# Battery Storage



## Riaz

so yesterday i got my second battery for the svd (efest 18350), i need to know, how safe is it to store it in my vape pouch?

the pouch currently has my igol dripper, juice, charger.

im ordering a plastic holder for the batteries now, but can i safely leave it in the pouch in the mean while?


----------



## shabbar

just to be safe put them in a zip lock bag or away from anything that conducts electricity

Reactions: Like 1 | Agree 1


----------



## Tornalca

Get the case, works well for one 18350, 18650 and spare cotton.

Reactions: Like 1


----------



## BhavZ

Where do you guys get your cases from?


----------



## johan

As long as some conducting stuff can't short out the + and - on battery you ok - why don't you just leave it in the charger tray?


----------



## Tornalca

BhavZ said:


> Where do you guys get your cases from?



Got my first one with the battery I ordered locally. I have ordered 2 of theses

http://www.fasttech.com/products/0/...50-battery-waterproof-protective-storage-case

Reactions: Like 1 | Informative 1


----------



## Riaz

Tornalca said:


> Got my first one with the battery I ordered locally. I have ordered 2 of theses
> 
> http://www.fasttech.com/products/0/...50-battery-waterproof-protective-storage-case



or you can go for this one:

https://www.fasttech.com/products/1096100

Reactions: Informative 1


----------



## BhavZ

Shot guys


----------



## Riaz

Riaz said:


> or you can go for this one:
> 
> https://www.fasttech.com/products/1096100



does anyone want one of these battery cases in the link above?

=== EXERCISE REQUIREMENTS ===
1. In the battery storage thread, what second battery did Riaz get for the SVD?
2. Please repeat the part of the battery storage thread starting at "the pouch currently" and ending at "the mean while?".
The data has no role here.

=== EXTRACTED DATA ===
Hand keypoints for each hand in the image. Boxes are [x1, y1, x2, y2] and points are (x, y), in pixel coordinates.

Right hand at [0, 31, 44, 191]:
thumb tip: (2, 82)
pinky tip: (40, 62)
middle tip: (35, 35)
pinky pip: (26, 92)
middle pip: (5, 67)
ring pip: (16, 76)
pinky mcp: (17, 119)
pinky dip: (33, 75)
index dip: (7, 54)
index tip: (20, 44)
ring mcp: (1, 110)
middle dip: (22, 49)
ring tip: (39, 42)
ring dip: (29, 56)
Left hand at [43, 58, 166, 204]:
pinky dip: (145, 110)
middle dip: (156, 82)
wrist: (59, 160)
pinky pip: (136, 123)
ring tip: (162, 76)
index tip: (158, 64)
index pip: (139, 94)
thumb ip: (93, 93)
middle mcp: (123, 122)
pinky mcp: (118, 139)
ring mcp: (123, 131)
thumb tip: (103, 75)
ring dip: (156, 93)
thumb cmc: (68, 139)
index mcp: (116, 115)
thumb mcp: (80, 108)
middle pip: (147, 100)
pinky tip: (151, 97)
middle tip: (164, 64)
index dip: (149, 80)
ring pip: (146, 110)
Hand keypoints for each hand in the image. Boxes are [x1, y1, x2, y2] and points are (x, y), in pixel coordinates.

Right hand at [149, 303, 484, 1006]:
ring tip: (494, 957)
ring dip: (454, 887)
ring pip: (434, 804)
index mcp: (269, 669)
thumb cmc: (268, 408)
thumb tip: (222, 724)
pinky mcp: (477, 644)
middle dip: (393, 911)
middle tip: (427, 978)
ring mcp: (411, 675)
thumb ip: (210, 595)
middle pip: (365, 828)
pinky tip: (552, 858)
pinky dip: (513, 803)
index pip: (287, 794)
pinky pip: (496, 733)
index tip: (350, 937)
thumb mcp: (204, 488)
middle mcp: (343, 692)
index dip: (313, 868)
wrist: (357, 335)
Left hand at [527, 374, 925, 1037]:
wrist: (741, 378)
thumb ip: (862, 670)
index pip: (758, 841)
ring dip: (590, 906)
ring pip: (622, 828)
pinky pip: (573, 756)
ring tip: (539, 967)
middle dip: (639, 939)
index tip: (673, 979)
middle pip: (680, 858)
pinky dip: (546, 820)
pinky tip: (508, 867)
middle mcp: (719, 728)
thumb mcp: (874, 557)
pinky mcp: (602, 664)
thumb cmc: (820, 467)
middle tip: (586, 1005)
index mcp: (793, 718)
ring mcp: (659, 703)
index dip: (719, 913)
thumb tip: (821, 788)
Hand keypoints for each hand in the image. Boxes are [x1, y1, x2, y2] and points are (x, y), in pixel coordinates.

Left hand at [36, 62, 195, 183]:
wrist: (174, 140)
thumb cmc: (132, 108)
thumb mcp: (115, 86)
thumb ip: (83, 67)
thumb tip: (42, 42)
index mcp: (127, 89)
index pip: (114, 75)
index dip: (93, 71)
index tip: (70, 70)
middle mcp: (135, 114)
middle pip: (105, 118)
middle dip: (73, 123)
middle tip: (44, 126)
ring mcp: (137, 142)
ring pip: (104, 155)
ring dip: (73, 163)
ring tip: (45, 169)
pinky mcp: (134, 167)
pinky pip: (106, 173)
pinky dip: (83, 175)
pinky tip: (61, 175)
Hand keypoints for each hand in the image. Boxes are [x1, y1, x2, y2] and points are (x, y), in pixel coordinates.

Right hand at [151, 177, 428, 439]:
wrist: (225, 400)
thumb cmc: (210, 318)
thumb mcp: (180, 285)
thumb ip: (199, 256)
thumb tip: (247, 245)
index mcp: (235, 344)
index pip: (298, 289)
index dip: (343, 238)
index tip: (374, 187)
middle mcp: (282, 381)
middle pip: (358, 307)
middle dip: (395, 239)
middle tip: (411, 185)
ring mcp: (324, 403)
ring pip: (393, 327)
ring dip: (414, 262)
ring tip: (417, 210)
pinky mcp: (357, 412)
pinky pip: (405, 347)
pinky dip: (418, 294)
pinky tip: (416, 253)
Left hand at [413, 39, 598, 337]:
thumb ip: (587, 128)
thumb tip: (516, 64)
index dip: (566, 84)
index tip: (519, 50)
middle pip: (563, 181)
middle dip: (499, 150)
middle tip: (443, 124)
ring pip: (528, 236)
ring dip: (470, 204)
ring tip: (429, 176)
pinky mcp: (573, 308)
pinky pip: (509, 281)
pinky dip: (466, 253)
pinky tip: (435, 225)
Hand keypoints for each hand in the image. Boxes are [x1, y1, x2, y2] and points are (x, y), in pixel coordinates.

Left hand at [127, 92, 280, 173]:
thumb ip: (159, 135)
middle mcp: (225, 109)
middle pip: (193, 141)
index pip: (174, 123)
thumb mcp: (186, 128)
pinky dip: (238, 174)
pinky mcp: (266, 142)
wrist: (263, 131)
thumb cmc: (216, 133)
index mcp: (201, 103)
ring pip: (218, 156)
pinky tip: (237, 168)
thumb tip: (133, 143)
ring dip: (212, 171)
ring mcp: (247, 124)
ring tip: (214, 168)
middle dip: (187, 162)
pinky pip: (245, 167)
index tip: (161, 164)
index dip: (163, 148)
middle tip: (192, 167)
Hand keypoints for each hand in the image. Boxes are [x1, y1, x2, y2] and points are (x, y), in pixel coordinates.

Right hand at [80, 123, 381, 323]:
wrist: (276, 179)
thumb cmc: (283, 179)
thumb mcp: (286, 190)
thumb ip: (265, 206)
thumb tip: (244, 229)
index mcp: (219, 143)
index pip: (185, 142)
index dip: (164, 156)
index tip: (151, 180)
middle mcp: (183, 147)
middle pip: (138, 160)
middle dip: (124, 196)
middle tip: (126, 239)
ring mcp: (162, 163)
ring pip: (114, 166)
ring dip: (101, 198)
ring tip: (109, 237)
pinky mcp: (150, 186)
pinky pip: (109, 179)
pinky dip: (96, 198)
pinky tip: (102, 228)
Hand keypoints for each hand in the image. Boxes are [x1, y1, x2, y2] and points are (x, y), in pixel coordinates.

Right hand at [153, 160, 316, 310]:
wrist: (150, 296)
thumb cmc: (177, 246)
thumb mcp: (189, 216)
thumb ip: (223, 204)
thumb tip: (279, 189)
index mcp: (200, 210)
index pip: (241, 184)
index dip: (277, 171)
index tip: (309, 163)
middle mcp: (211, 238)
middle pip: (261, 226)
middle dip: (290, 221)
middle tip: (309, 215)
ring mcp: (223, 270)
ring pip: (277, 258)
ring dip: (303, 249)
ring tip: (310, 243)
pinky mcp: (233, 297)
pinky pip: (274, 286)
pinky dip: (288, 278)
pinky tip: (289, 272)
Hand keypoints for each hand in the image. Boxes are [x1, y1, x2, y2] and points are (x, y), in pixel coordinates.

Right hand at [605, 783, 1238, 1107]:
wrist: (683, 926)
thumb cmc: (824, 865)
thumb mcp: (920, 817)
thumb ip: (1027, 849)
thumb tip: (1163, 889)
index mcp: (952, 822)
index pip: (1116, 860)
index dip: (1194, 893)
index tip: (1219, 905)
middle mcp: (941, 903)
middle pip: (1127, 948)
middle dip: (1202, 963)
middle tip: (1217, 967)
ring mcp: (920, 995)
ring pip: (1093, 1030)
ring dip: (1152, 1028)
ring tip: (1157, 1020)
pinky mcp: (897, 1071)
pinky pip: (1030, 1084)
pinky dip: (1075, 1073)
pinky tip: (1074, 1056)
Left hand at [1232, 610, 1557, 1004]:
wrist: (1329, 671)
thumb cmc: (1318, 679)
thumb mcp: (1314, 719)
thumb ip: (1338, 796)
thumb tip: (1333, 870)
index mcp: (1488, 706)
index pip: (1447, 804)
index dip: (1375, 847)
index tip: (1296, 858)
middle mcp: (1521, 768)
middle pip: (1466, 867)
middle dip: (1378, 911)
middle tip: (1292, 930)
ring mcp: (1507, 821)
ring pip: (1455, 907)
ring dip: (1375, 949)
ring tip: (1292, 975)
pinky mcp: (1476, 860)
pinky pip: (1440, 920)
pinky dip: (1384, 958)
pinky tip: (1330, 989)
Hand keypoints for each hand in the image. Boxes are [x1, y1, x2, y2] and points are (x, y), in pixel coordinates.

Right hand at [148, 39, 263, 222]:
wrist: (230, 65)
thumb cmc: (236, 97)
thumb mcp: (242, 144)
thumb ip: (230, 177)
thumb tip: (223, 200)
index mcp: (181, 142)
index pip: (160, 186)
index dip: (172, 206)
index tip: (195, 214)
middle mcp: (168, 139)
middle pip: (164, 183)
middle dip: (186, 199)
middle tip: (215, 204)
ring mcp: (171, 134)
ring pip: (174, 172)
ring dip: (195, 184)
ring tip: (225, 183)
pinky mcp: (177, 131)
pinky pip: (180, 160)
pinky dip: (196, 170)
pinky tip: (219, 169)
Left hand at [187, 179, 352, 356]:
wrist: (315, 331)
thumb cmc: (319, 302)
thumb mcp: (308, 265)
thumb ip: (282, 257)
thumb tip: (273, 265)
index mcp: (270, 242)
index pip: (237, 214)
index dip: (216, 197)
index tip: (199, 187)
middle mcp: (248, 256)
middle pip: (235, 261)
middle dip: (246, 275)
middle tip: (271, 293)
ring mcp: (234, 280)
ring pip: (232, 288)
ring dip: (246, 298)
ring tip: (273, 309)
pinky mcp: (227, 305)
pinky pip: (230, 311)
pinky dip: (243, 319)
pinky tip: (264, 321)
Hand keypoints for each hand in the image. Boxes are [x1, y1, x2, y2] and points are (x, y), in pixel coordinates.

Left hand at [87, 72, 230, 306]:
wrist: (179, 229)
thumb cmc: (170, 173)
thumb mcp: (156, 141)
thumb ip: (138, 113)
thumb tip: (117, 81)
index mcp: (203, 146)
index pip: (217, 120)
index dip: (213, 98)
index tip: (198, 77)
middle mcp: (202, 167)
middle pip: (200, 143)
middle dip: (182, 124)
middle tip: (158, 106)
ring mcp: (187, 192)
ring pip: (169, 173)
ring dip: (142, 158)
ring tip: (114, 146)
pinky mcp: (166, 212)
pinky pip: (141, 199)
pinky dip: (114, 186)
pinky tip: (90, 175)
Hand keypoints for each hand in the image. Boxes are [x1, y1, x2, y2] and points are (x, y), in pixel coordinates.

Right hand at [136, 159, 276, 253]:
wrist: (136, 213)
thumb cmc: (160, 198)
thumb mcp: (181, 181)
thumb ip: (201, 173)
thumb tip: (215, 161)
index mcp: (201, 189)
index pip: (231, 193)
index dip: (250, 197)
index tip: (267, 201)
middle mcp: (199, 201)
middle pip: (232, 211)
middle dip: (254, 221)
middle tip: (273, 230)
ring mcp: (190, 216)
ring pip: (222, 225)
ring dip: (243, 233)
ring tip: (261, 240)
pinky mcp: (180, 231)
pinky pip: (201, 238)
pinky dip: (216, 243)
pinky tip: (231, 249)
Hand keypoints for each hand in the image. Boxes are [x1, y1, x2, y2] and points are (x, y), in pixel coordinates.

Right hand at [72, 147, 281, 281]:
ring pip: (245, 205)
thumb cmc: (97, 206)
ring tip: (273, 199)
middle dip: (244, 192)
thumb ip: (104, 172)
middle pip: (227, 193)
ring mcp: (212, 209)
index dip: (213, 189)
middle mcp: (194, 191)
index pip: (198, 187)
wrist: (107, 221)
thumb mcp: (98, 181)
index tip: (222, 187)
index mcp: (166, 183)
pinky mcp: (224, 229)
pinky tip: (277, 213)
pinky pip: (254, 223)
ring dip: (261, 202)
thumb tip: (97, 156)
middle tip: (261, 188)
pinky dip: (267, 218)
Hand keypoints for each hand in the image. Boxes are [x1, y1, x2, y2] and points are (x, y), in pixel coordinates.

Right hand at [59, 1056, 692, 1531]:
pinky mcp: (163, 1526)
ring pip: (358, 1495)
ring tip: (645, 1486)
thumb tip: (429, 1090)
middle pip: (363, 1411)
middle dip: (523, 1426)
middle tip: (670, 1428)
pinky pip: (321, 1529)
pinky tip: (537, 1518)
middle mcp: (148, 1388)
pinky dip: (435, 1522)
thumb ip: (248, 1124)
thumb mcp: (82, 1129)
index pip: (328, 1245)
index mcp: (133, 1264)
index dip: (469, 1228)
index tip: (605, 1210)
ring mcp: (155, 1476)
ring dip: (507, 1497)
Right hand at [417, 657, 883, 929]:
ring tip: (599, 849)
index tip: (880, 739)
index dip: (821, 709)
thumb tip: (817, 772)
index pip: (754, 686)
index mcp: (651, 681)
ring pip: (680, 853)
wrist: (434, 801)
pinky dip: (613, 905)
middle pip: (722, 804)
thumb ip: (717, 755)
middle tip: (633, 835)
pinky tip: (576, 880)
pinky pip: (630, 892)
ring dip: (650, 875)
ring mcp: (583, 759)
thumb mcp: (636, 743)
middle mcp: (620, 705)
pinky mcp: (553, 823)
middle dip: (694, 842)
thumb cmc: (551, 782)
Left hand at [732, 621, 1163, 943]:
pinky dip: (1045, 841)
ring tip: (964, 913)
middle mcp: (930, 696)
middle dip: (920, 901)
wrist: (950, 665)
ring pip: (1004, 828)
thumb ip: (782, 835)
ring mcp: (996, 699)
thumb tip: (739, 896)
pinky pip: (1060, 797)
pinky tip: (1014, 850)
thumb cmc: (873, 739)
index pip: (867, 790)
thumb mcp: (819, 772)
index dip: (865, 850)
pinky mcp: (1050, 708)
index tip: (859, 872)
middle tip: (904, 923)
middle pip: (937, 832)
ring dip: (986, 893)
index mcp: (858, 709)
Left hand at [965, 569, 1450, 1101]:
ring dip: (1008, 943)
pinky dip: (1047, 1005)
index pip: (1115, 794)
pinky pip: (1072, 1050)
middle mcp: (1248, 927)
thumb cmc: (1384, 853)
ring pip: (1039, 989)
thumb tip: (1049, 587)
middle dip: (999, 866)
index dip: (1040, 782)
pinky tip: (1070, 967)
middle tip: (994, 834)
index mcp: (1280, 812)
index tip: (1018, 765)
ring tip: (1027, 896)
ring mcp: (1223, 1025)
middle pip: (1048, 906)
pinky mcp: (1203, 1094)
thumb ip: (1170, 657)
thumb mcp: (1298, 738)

=== TASK ANSWERS ===
1. An Efest 18350.

2.
the pouch currently has my igol dripper, juice, charger.

im ordering a plastic holder for the batteries now, but can i safely leave it in the pouch in the mean while?